Ungern erinnert sich Tremmel indes an den Zwist mit dem Landratsamt Esslingen zurück, ein geplanter Stall wurde nicht genehmigt. In der Stadt Metzingen fand das Projekt jedoch Fürsprecher, das Landratsamt Reutlingen genehmigte den Stall, der sich am Florian befindet. Längst sei der Landkreis Esslingen, so Tremmel, „nicht mehr so bockig“ und unterstützte die Ziegenbeweidung: „Danke, dass sie sich so verändert haben“, meinte er mit Blick auf die Erste Landesbeamtin Marion Leuze-Mohr, die den Sinneswandel bekräftigte.

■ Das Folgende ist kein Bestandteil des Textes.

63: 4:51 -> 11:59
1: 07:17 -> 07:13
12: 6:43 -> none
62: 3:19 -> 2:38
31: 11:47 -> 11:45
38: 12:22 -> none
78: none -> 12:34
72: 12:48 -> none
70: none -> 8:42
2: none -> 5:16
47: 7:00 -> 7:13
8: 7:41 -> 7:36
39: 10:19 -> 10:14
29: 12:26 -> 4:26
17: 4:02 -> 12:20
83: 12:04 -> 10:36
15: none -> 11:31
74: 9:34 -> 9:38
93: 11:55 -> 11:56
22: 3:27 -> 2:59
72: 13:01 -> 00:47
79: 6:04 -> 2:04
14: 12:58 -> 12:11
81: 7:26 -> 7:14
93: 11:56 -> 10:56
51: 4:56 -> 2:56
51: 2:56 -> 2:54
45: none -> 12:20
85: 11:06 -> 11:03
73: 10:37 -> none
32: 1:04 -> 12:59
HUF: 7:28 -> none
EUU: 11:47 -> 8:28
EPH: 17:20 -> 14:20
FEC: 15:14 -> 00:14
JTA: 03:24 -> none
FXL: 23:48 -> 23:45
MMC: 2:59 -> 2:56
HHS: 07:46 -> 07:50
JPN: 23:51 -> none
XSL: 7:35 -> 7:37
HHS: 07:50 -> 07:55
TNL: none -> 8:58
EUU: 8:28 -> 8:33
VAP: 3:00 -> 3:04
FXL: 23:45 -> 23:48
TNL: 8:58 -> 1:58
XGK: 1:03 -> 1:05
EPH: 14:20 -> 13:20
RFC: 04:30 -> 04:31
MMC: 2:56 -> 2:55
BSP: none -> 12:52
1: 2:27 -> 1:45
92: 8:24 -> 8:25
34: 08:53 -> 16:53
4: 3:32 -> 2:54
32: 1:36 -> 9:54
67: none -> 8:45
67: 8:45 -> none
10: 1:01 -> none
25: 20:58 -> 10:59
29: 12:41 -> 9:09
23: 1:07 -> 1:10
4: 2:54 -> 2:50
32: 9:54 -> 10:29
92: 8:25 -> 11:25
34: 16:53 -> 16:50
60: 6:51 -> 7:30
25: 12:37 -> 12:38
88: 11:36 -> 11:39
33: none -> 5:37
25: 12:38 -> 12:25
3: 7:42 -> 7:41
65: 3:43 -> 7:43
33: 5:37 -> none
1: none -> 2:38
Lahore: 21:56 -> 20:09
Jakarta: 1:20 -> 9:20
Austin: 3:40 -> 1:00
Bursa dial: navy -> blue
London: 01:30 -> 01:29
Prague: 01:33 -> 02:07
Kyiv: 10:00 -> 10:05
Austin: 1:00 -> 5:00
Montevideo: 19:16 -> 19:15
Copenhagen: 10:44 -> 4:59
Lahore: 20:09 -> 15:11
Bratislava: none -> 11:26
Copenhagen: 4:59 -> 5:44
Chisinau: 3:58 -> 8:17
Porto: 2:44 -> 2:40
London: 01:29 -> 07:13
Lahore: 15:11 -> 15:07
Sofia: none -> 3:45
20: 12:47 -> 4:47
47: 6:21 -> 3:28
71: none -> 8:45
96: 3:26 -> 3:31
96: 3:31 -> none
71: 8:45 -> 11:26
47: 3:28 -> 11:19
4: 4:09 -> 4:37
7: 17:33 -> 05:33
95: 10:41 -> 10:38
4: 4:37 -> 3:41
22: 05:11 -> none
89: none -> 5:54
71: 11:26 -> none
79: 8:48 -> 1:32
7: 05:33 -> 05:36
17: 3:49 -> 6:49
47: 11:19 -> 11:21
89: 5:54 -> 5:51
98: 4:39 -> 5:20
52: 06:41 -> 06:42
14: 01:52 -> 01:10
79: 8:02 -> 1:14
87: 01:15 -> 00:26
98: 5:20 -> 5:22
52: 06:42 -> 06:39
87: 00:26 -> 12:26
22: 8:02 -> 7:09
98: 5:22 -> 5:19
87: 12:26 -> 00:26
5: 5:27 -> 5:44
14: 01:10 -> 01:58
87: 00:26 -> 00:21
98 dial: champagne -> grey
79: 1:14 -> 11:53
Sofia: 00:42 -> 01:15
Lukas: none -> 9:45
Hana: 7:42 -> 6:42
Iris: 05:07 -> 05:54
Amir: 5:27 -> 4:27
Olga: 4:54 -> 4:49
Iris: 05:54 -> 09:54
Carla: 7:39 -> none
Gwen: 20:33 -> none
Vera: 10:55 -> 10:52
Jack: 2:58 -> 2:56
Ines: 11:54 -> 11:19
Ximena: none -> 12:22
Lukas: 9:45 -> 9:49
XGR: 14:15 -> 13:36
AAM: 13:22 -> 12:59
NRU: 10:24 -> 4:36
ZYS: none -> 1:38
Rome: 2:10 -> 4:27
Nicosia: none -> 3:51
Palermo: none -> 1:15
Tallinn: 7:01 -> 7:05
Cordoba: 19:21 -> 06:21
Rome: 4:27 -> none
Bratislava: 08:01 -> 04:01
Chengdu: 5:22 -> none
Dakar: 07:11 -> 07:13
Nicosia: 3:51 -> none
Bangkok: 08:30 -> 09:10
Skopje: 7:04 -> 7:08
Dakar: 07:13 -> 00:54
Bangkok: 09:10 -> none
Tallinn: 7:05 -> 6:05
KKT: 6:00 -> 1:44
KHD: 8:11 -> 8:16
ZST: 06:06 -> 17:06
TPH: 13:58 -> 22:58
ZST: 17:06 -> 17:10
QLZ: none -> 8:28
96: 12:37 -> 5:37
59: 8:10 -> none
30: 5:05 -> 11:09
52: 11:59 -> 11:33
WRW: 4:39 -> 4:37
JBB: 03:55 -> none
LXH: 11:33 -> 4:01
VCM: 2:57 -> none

Doch der Ministerpräsident zeigte sich wenig amüsiert: „Das sind Geschichten, die mir so nicht gefallen.“ Klar: Schutzvorschriften müssten sein. Aber, so der Ministerpräsident: „Ich rege mich jeden Tag darüber auf, wie überbürokratisiert wir sind.“ Die vom Albverein gewünschte Hütte am Jusi werde kommen, meinte er, und die Erste Landesbeamtin Leuze-Mohr sicherte eines zu: „Ich werde mich kümmern.“

Im elften Jahr weiden nun die Ziegen auf dem Jusi, das Ziel ist erreicht: Der Hausberg von Kohlberg und Kappishäusern ist längst nicht mehr so verbuscht, die Tiere haben ganze Arbeit geleistet beim Erhalt des landschaftsprägenden Charakters des Jusi. Der Ministerpräsident zollte den Albvereinlern großen Respekt für ihr Engagement: „Das ist eine super Sache“, vom bürgerschaftlichen Engagement lebe das ganze Land. Besonders lobenswert fand er, dass sich am Projekt auch junge Menschen beteiligen würden.

74

Ziegen gehören zu der Herde der Albvereins-Ortsgruppe Kohlberg-Kappishäusern.